Now adopted by the National Assembly it currently awaits approval in the Senate (upper house) in the autumn. Moreau asserts that the end goal of this amendment does not specifically address vegan or vegetarian alternatives, but rather intends to combat common deceptive practices in the meat industry, such as adding beet to ground beef. While Moreau supports the “less-and-better meat” approach and denies that he was approached by industry lobbies, the amendment is in line with their long-standing hostility to meat and dairy alternatives, which they see as a serious competitive threat.
A ripple effect of the 2017 EU Court decision
The proposed amendment also refers to a European Court of Justice (ECJ) ruling in 2017 (“Verband Sozialer v TofuTown.com GmBH”) in favor of a ban on the use of designations traditionally associated with dairy products for soy-based products. This leaves little doubt as to the amendment’s main objective: strengthening labelling requirements for meat and dairy substitutes.
In its ruling the ECJ strictly interpreted a 2013 EU regulation on the common organisation of markets, deciding that the regulation should be “interpreted as precluding the term ‘milk’ and the designations reserved […] exclusively from milk products from being used to designate a purely plant-based product in marketing or advertising, even if those terms are expanded upon clarifying or descriptive terms indicating the plant origin of the product at issue […].” Hence, under ECJ case law, the use of terms such as “tofu butter” and “veggie cheese” is unlawful because it misleads consumers and threatens competition among food producers.

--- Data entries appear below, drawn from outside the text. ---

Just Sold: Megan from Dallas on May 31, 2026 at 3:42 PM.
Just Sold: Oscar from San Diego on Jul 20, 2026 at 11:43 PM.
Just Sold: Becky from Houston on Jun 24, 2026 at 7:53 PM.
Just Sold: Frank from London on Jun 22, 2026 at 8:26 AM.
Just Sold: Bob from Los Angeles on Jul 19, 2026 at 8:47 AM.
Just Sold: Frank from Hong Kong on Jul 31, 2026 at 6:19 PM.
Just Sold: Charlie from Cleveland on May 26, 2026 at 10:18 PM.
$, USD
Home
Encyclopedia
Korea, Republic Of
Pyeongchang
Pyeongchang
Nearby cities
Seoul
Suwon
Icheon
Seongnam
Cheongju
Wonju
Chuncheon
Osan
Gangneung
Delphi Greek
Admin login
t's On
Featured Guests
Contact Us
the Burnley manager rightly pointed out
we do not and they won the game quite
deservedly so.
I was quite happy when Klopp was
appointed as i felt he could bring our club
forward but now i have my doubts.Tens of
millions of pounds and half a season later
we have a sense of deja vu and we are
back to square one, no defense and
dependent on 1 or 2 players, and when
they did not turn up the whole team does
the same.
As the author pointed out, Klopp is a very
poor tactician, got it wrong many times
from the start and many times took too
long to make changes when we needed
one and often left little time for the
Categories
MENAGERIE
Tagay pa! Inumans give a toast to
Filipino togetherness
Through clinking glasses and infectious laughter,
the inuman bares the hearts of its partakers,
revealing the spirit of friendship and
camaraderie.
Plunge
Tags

There is no justification in terms of consumer protection for interpreting the 2013 regulation in such an unusually restrictive way. No studies have yet proven that using terms traditionally associated with meat and dairy products for plant-based products misleads consumers, or even creates confusion among buyers. Such an allegation makes even less sense in the case of plant-based beverages, the packaging of which always displays the origin of the product (e.g. “soy milk,” “cashew milk,” “coconut milk,” etc.). However, many other practices do clearly mislead and confuse EU consumers, primarily on the packaging of animal-based products. In absence of proper regulatory definitions, terms such as “natural” or “farm fresh” and packaging suggestive of an outdoor environment are widespread. They mislead the consumer into believing that these products originate from pasture farms, when the animals are actually raised in highly intensive production systems. This has led Compassion in World Farming to launch the “Honest Labelling” campaign this August, calling for clearer labelling of factory-farmed products.
In order to protect consumers and uphold fair competition, what we really need is method of production labelling at EU and national level, building on the EU marketing standards for table eggs.